WHAT IS REQUIRED:
Output the listing below exactly, minus its images.
··· DATA
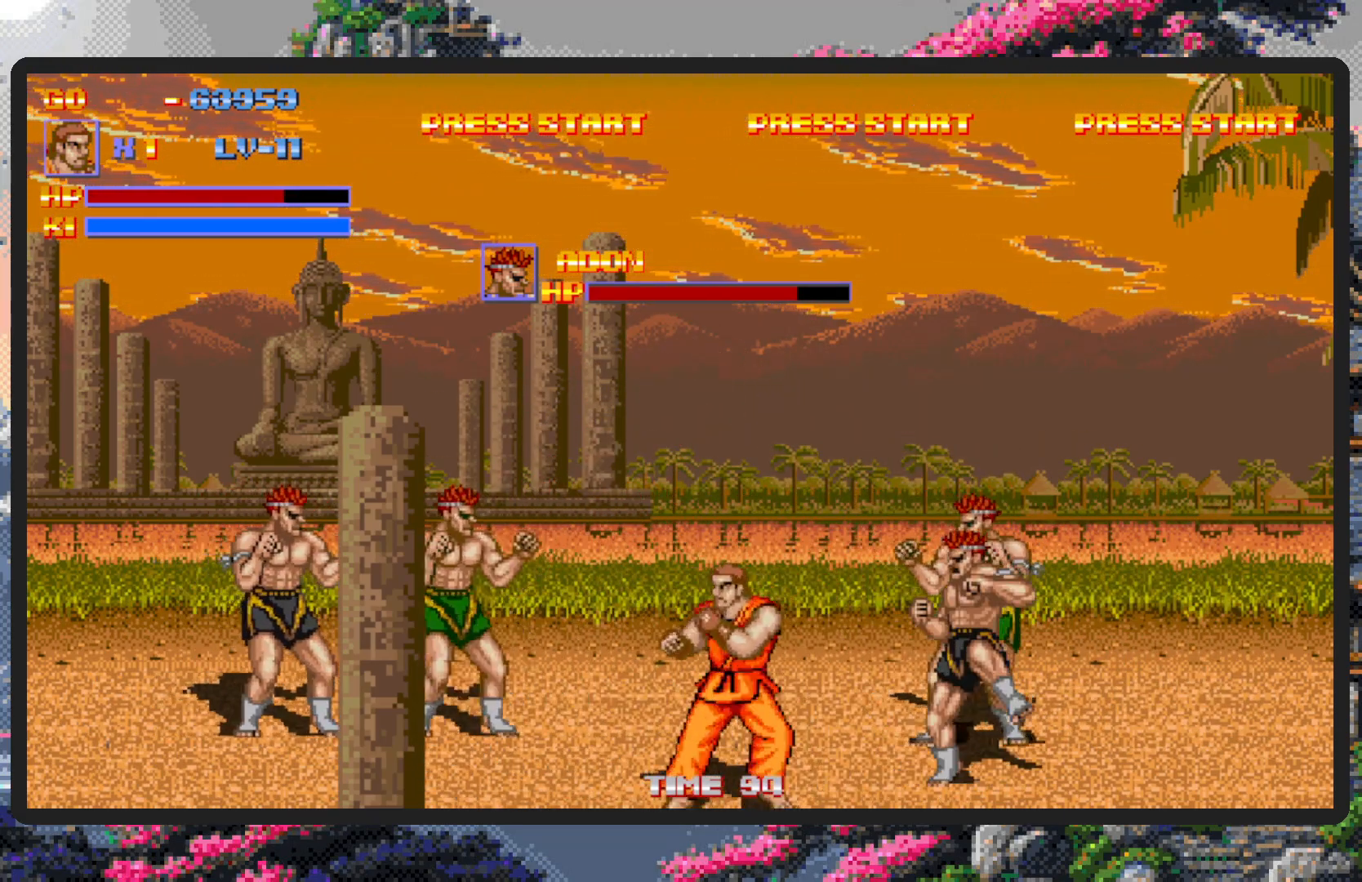
{"dt_ms": 984, "buttons": ["DPAD_LEFT"]}
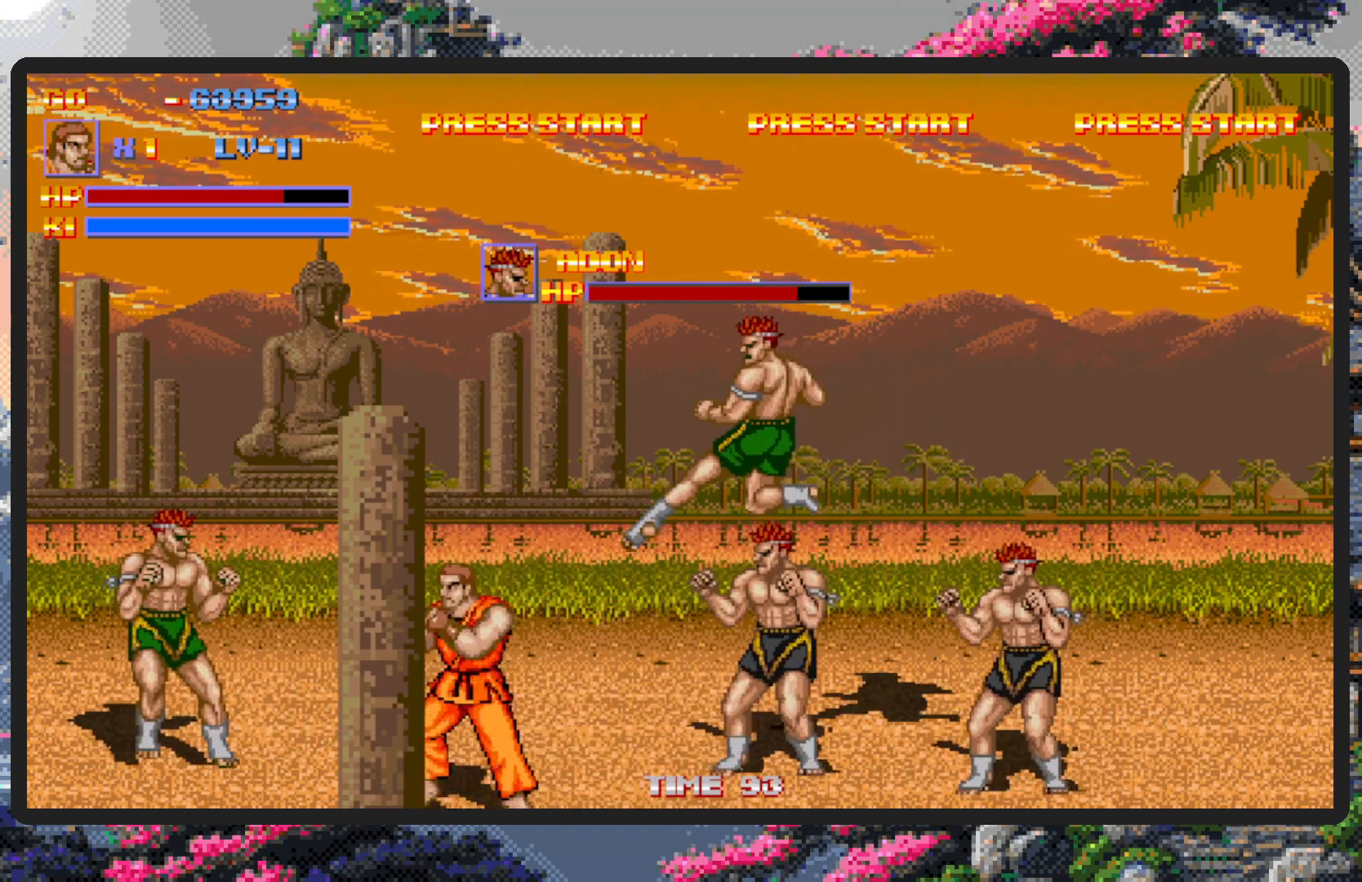
{"dt_ms": 501, "buttons": ["A", "DPAD_RIGHT"]}
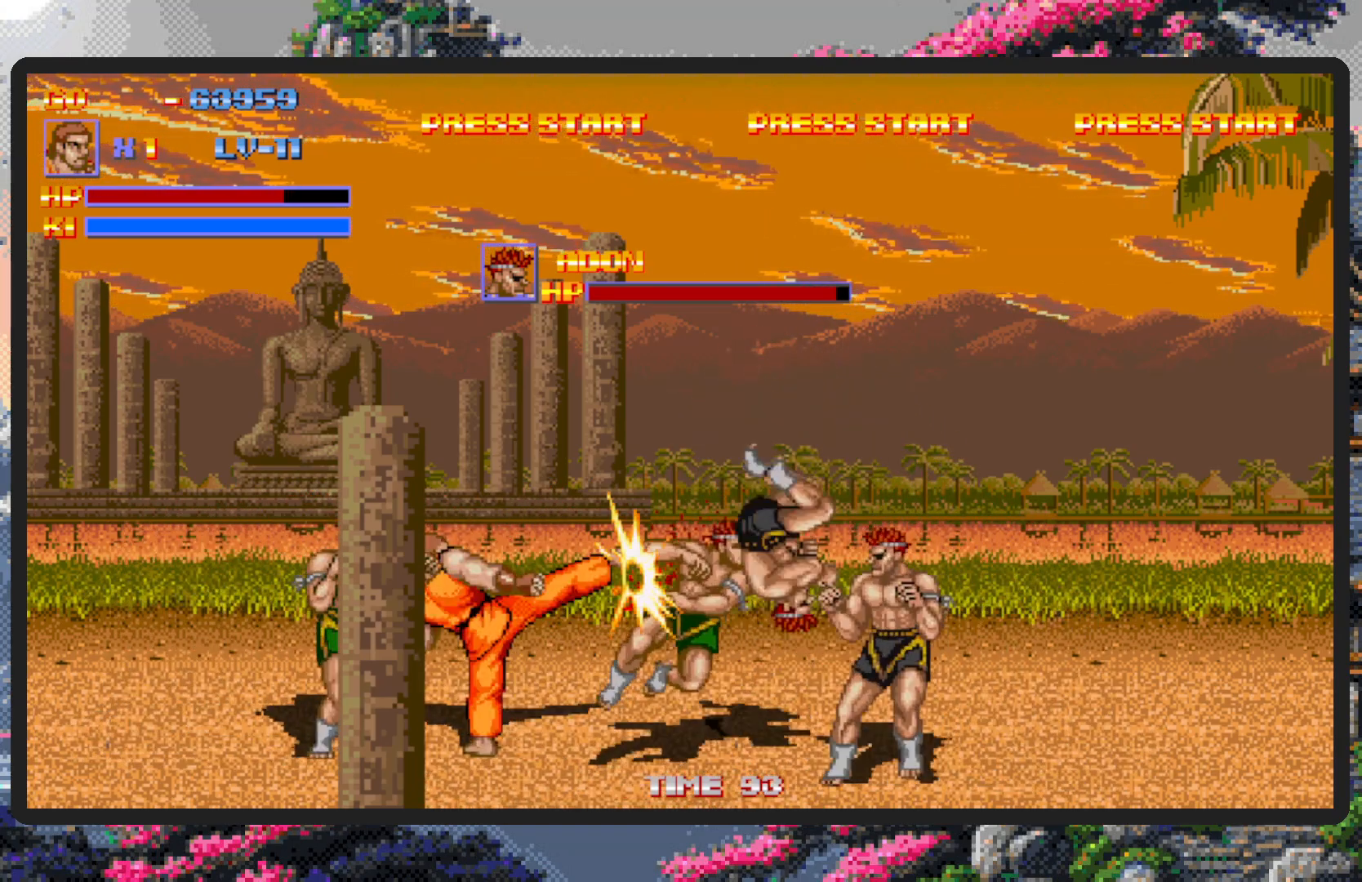
{"dt_ms": 500, "buttons": ["DPAD_DOWN", "DPAD_RIGHT"], "events": [[33, "A", "up"], [33, "DPAD_RIGHT", "up"], [100, "DPAD_DOWN", "down"], [250, "DPAD_RIGHT", "down"]]}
······
SOLUTION FOR THIS EXERCISE:
{"dt_ms": 984, "buttons": ["DPAD_LEFT"]}
{"dt_ms": 501, "buttons": ["A", "DPAD_RIGHT"]}
{"dt_ms": 500, "buttons": ["DPAD_DOWN", "DPAD_RIGHT"], "events": [[33, "A", "up"], [33, "DPAD_RIGHT", "up"], [100, "DPAD_DOWN", "down"], [250, "DPAD_RIGHT", "down"]]}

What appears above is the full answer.